Lazarus approached from my yard and he took a seat on the end of the slide. He had been scarce since the confrontation with my mom earlier in the week and I didn’t know what he wanted with us now. He started to speak and then shut his mouth and studied the clouds in the sky. “I’m sorry for your loss,” he finally said, and glanced at Julia.
“Thanks,” she replied.
“Did you find out anything?” I asked.
He sighed. “I was able to convince a handful of reapers that the orders that Promethis gave them were bogus. They are still skittish about any sort of mutiny and wanted to know where Death was,” he said and met my gaze. “Do you know where he is?”
“He’s in Purgatory being guarded by Leviathan.”
His eyes widened and his complexion crossed from rosy-cheeked to pallid. “Leviathan?”
“Yup. That’s what killed Isabel.”
“Are you sure he’s still...intact?”
I loved the way he put that. Intact. As if the man wasn’t alive. “I’m here, aren’t I?”
“That doesn’t mean a thing.”
“Isabel said as long as he’s alive, I’m in danger. If my father was dead, the job would default to me. I’d be Death if he was already dead. Is that wrong?”
Lazarus stared at the ground. “No, that’s not wrong,” he said.
He left it at that even though I sensed more. I didn’t push it because right now I was tapped out and any more bad news would darken my already gloomy mood. But the sun was shining and I needed some fresh air away from all this. “Want to skip out and go to the beach?” I said to Julia.
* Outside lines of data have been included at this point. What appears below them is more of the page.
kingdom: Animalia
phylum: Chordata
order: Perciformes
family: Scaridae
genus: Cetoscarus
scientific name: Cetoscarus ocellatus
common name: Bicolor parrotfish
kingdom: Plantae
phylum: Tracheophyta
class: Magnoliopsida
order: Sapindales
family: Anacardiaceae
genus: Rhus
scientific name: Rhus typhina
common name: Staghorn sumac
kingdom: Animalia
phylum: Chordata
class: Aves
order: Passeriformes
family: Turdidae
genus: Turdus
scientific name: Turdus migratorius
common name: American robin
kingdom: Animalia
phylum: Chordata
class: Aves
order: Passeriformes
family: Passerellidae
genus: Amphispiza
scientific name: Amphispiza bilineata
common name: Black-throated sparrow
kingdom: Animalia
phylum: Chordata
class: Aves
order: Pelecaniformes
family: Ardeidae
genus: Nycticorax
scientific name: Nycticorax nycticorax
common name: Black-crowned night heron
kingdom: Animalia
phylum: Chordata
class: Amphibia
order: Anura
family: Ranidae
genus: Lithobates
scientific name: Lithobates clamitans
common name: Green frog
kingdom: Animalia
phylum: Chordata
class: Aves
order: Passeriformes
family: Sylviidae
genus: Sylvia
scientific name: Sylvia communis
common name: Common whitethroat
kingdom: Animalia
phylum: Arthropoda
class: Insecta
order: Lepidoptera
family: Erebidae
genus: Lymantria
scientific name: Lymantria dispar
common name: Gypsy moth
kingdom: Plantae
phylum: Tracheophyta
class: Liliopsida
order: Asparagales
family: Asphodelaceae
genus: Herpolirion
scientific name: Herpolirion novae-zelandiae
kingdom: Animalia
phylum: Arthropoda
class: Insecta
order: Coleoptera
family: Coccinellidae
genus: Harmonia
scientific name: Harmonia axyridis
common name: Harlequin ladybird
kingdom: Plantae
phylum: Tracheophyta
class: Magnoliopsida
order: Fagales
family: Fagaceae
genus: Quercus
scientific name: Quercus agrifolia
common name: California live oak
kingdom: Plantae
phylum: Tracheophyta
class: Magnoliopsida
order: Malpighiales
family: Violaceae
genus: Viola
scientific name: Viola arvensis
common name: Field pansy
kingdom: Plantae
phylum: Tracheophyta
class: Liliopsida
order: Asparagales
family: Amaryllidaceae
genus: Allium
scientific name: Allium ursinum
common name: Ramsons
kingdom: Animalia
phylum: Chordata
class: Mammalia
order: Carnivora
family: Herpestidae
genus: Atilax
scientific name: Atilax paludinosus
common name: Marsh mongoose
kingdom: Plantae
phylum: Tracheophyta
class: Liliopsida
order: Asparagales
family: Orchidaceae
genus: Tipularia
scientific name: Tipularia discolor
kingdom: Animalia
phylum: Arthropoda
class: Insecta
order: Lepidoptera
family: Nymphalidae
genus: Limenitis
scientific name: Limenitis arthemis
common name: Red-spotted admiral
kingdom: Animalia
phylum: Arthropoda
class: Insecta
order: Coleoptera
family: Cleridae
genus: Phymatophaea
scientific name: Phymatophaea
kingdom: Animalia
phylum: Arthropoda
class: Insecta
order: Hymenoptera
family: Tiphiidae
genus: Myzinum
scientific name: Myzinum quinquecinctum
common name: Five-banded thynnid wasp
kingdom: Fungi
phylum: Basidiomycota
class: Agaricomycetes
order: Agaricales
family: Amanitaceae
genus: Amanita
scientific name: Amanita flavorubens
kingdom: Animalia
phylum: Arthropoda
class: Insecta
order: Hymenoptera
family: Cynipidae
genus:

She glanced at her house and the debate was brief, she turned back to me with a nod and stood, ditching her dress shoes and leading the way through the path in her back yard. It wound between the houses, coming out near the high school and Long Sands road beyond.
The tide was out, leaving a considerable stretch of sand and we trotted down the stairs, heading across the grey pebbles to the hard packed sand and the swell of waves beyond. I left my shoes and socks at the edge of the rocks and relished the cool caress of the sand. I knew the water at this time of year was numbing, but I didn’t care, it reminded me that I was, indeed, alive.
Julia had more tolerance for the cold than I did and she stepped in to her calves, crossing her arms and shivering from the chill. I stayed in the shallow water, knowing if I ruined another pair of dress pants in the salty water, my mother would pitch a fit.
After a few minutes of watching her shoulders shake, I bent and rolled up my trousers, wading in next to her and ignoring the numbing sting. As I stepped beside her, she turned her tear stained face in my direction and a little piece of me died.
The pain in her eyes shot through me and all I could do was pull her into a warm hug, holding her through the onslaught of sobs. I couldn’t even tell her it would be okay because even if we made it through this weekend, the end of the school year loomed and beyond that was the great unknown.